* _PROBLEM TO WORK ON_:
Can you repeat every one of the rows with "HubResult" swapped for "Result" and nothing else altered?

Stored data:
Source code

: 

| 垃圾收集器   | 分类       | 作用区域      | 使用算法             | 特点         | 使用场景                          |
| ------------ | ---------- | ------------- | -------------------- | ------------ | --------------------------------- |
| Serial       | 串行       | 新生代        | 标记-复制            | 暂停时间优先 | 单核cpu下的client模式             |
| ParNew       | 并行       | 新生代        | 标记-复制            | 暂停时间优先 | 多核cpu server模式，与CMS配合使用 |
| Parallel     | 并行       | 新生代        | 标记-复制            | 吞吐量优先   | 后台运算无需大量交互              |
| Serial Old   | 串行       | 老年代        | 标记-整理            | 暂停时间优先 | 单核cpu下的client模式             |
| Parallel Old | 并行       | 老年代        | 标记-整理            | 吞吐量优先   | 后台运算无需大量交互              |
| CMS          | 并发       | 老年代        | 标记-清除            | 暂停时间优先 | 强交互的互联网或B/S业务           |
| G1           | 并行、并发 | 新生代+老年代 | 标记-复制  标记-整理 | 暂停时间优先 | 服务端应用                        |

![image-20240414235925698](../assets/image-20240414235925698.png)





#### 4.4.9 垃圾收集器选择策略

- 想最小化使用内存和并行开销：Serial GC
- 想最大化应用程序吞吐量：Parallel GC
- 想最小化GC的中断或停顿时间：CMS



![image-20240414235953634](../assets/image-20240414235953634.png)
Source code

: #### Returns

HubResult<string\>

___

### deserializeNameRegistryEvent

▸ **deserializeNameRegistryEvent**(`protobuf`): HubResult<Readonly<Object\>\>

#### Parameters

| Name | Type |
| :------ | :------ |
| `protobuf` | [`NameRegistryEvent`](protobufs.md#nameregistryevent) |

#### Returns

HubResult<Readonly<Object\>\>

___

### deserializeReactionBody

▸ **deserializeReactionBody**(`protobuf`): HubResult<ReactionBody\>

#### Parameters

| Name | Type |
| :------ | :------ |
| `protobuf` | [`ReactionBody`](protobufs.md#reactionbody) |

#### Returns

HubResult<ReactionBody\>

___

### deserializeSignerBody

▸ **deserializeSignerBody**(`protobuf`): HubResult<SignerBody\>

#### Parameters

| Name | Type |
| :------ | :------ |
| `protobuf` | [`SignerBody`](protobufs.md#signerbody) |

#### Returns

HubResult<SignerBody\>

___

* _OUTPUT_:
Source code

: 

| 垃圾收集器   | 分类       | 作用区域      | 使用算法             | 特点         | 使用场景                          |
| ------------ | ---------- | ------------- | -------------------- | ------------ | --------------------------------- |
| Serial       | 串行       | 新生代        | 标记-复制            | 暂停时间优先 | 单核cpu下的client模式             |
| ParNew       | 并行       | 新生代        | 标记-复制            | 暂停时间优先 | 多核cpu server模式，与CMS配合使用 |
| Parallel     | 并行       | 新生代        | 标记-复制            | 吞吐量优先   | 后台运算无需大量交互              |
| Serial Old   | 串行       | 老年代        | 标记-整理            | 暂停时间优先 | 单核cpu下的client模式             |
| Parallel Old | 并行       | 老年代        | 标记-整理            | 吞吐量优先   | 后台运算无需大量交互              |
| CMS          | 并发       | 老年代        | 标记-清除            | 暂停时间优先 | 强交互的互联网或B/S业务           |
| G1           | 并行、并发 | 新生代+老年代 | 标记-复制  标记-整理 | 暂停时间优先 | 服务端应用                        |

![image-20240414235925698](../assets/image-20240414235925698.png)





#### 4.4.9 垃圾收集器选择策略

- 想最小化使用内存和并行开销：Serial GC
- 想最大化应用程序吞吐量：Parallel GC
- 想最小化GC的中断或停顿时间：CMS



![image-20240414235953634](../assets/image-20240414235953634.png)
Source code

: #### Returns

Result<string\>

___

### deserializeNameRegistryEvent

▸ **deserializeNameRegistryEvent**(`protobuf`): Result<Readonly<Object\>\>

#### Parameters

| Name | Type |
| :------ | :------ |
| `protobuf` | [`NameRegistryEvent`](protobufs.md#nameregistryevent) |

#### Returns

Result<Readonly<Object\>\>

___

### deserializeReactionBody

▸ **deserializeReactionBody**(`protobuf`): Result<ReactionBody\>

#### Parameters

| Name | Type |
| :------ | :------ |
| `protobuf` | [`ReactionBody`](protobufs.md#reactionbody) |

#### Returns

Result<ReactionBody\>

___

### deserializeSignerBody

▸ **deserializeSignerBody**(`protobuf`): Result<SignerBody\>

#### Parameters

| Name | Type |
| :------ | :------ |
| `protobuf` | [`SignerBody`](protobufs.md#signerbody) |

#### Returns

Result<SignerBody\>

___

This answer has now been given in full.